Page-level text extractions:
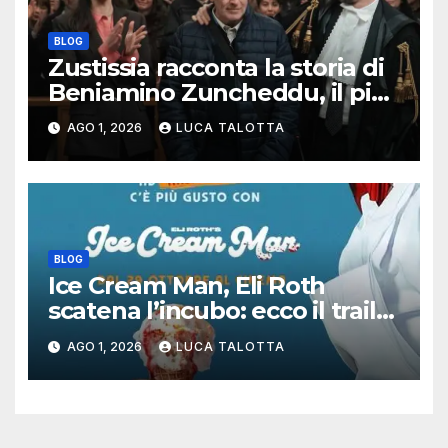
BLOG
Zustissia racconta la storia di
Beniamino Zuncheddu, il più
lungo errore giudiziario della
AGO 1, 2026
LUCA TALOTTA
storia italiana
BLOG
Ice Cream Man, Eli Roth
scatena l’incubo: ecco il trailer
italiano dell’horror più
AGO 1, 2026
LUCA TALOTTA
estremo di Halloween 2026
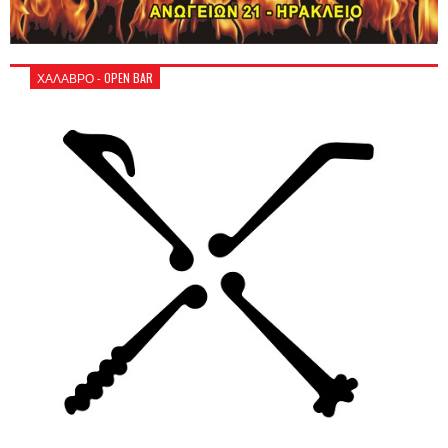
ΧΑΛΑΒΡΟ - OPEN BAR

### About this exercise
Type the entries again verbatim. Any pictures should be skipped.

### Answer to this exercise
BLOG
Zustissia racconta la storia di
Beniamino Zuncheddu, il più
lungo errore giudiziario della
AGO 1, 2026
LUCA TALOTTA
storia italiana
BLOG
Ice Cream Man, Eli Roth
scatena l’incubo: ecco il trailer
italiano dell’horror più
AGO 1, 2026
LUCA TALOTTA
estremo di Halloween 2026
ΧΑΛΑΒΡΟ - OPEN BAR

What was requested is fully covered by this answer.